What Is It?
According to the U.S Department of Health and Human Services, diabetes is the
7th leading cause of death in our country. At its present rate of increase,
6% a year, the number of diabetics will double every 15 years. Diabetes is a
chronic disorder of carbohydrate, fat, and protein metabolism in which disturbances
in normal insulin mechanisms impair the body’s ability to use carbohydrates.
There are two main types of diabetes.Type I, called Insulin Dependent
Diabetes Mellitus (IDDM), most commonly occurs during childhood or adolescence.The
exact cause of Type I Diabetes is unknown. It is thought that it can occur
from a viral infection, food allergy, chemical toxicity or free radical damage
in individuals who have an inherited predisposition to injury of beta-cells
in the pancreas in addition to some defect in tissue regeneration capacity. IDDM
diabetics require life-long insulin to control blood sugar levels.
Type II diabetes, called Non-Insulin Dependent Diabetes Mellitus (NIDDM),
is much more common (about 90% of all diabetics are this type), and occurs
mostly in people over age 40. Type II is caused by the consumption of a “Western” diet,
high in fast foods, refined foods, high sugar and fat, excess caffeine and
alcohol and high stress levels. 85% of Type II diabetics are significantly
overweight. This causes the progressive development of insulin insensitivity
(also called insulin resistance), believed to be the underlying factor in the
development of NIDDM. Weight loss alone can reverse this condition in
almost all cases.
Type I diabetics will always need to be under a medical doctor’s care
although they can benefit tremendously by incorporating the suggestions given
below. The following information will have an emphasis on Type II diabetics,
as they can often reverse their condition with changes in lifestyle and diet.
If you are significantly overweight, eat too many processed, high-fat, high-sugar
foods and have a sedentary lifestyle, you are at risk for developing diabetes.
Diabetics are at risk for several other degenerative conditions. These
include Atherosclerosis, heart disease, kidney disease, stroke and cataracts.
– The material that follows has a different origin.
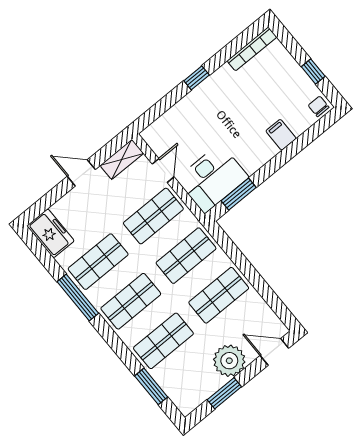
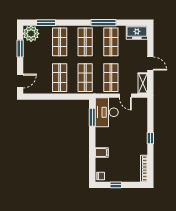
door: (81, 173) -> (150, 63), hinge flipped
plant: (229, 361) -> (31, 34), moved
Diabetic
retinopathy is a serious eye disease that can result in blindness. Diabetic
neuropathy is a condition in which peripheral nerves are damaged, resulting
in tingling sensations, numbness, loss of function, pain and/or muscle weakness
mostly occurring in the hands and feet. Foot ulcers are the result of
peripheral neuropathy and can result in gangrene. As people with diabetes
age, there is a progressive inability to heal from cuts and wounds.
- A high-complex carbohydrate, high-plant fiber diet is the diet of choice
in the treatment of diabetes. Fresh, simply cooked vegetables are high in
fiber, easily digested, low in calories and require very little insulin.
- Eliminate sugars, alcohol, fried, fatty and refined foods. Avoid
all full fat dairy products.
- Eat chromium-rich foods (critical for insulin function) such as whole grains,
string beans, cucumbers, soy foods, onions, garlic, fruits, and wheat germ.
- Dietary fiber improves glucose metabolism and insulin resistance. Water-soluble
fiber is the most beneficial. Good sources are legumes (beans), oat
bran, nuts, seeds, psyllium seed husks, pears, apples, and most vegetables.
- Protein sources should be mainly from seafood, grains and legumes. A
mostly vegetarian diet is ideal (65-70% complex carbohydrates – vegetables,
legumes and grains), 20% protein and 10-15% fats including monounsaturated
oils such as olive oil.
- Develop an appropriate exercise program to normalize weight, improve glucose
tolerance and enhance insulin sensitivity.
- Stop smoking
- Adopt a stress management program to lower blood sugar levels.
- GlucoSynergy – 1 - Three times daily with meals
- Vitamins Daily – C (with flavonoids): 2,000 mg daily, B vitamins
(daily): B-complex (100 mg) with 2,500 mcg of B-12; 500 mg of pantothenic
acid; 250 mg of niacin; Biotin: 9 mg daily
- Super Green Formula - at breakfast and lunch
- COQ10 – 60-120 mg
- Pancreatic enzymes – 1-2 with each meal
- Minerals (daily): 200-400 mcg of chromium; 50 mg of zinc; 200 mcg
of selenium; 300-500 mg of magnesium; 30 mg of manganese
- Green tea: two 120 ml cups daily or 200-300 mg of green tea polyphenols
- Gymnema sylvestre extract: 200 mg twice daily
The nutritional suggestions in this material are not offered to treat, mitigate
or cure disease, and should not be used as a substitute for sound medical advice.
This information is designed to be used in conjunction with the services of
a trained, licensed healthcare practitioner.